Furthermore, thanks to its experience as an “offshore bank” heavily involved in trade finance, BNP Paribas can issue a letter of credit within the hour if necessary. Other services such as transfers are also done quickly.

“I think that we have one of the best Trade departments in Cyprus. Our transfer services are equally efficient” said Gigant.

Through BNP Paribas’ online Connexis Trade system, clients can also track the exact status of their Letter of Credit requests, download a copy of the swift confirmations, and show them to the suppliers for example. “I believe that this level of quality is probably unique in Cyprus” said Thierry Gigant.

The Connexis Cash system can also allow clients to manage all of their accounts—whether with BNP Paribas or not—through one unique and highly secure system.

“Being part of BNP Paribas group helps to provide added value services.”
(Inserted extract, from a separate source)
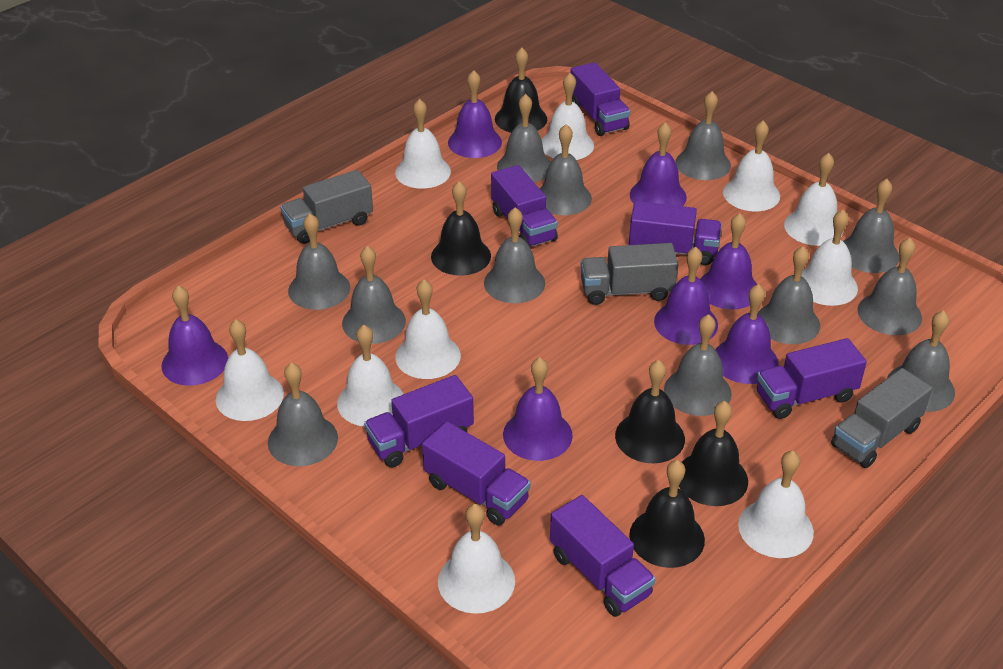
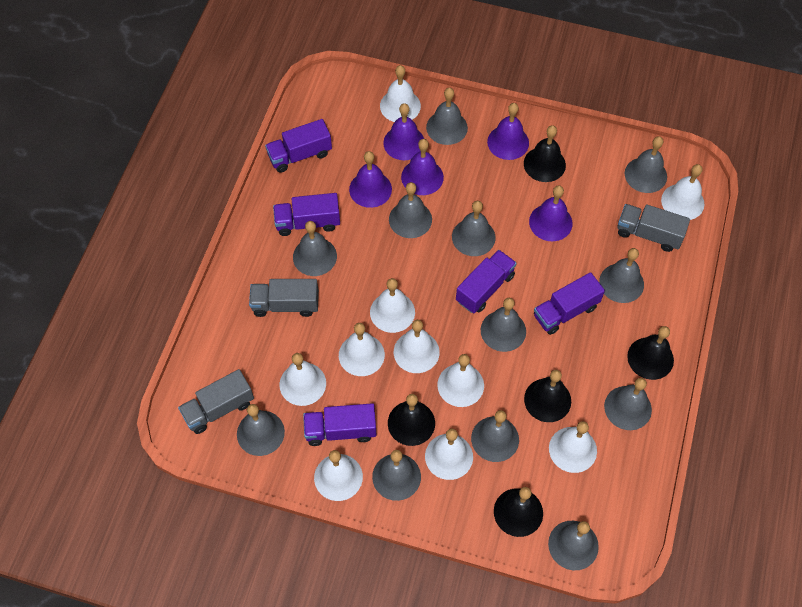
purple bell: [161,285,228,386] [448,70,502,158] [503,357,573,461] [630,122,687,206] [654,247,718,345] [700,213,757,309] [715,284,779,384] = 7 -> [349,151,392,208] [383,103,424,160] [401,139,444,195] [487,103,529,160] [529,185,573,241] = 5
purple truck: [364,375,474,467] [422,421,531,526] [491,165,558,247] [550,495,656,617] [570,62,630,136] [629,201,722,265] [757,338,867,419] = 7 -> [265,119,332,173] [273,193,340,236] [303,403,376,446] [456,250,517,313] [534,272,605,335] = 5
— Hedging for borrowers, importers

One promising market for BNP Paribas in Cyprus consists of proposing to Cypriot companies hedging services in terms of interest rate, exchange rate or commodity price movements, which is not yet usual in Cyprus.

One of the key risks for importers and borrowers alike is that the costs are variable. If the currency in which they have to pay for their imports or for their debts rises in value, they have to pay more in local currency. There are similar risks for borrowers if the interest rate rises or for raw materials importers if prices evolve.

Hedging allows to fix prices, interest or foreign exchange rate that they will pay, the risk essentially taken by the bank, allowing clients to “sleep well”, said Thierry Gigant.  “BNP Paribas is a leader in derivative products allowing us to provide tailor-made products for clients” he added.

— No plans for retail

Local banking chiefs wary of takeover can relax that BNP Paribas, at least, has no current plans for entering the retail market.

“At this stage we have considered that the local market on the retail side is already correctly served… and we would have a limited added value to propose to the retail customer,” said Gigant.

BNP Paribas Cyprus will thus concentrate on large clientele, both corporate and Private, thanks to the 22 local staff, with the support in terms of Treasury, research, IT and a range of other services from its global network.

“Our objective when we talk about the local market is mainly to target the large corporates or the private investors”, he said. In that sense, not being in the retail market in Cyprus is not a disadvantage.

Thierry Gigant concludes: “We concentrate on a limited number of clients and we serve them very well.”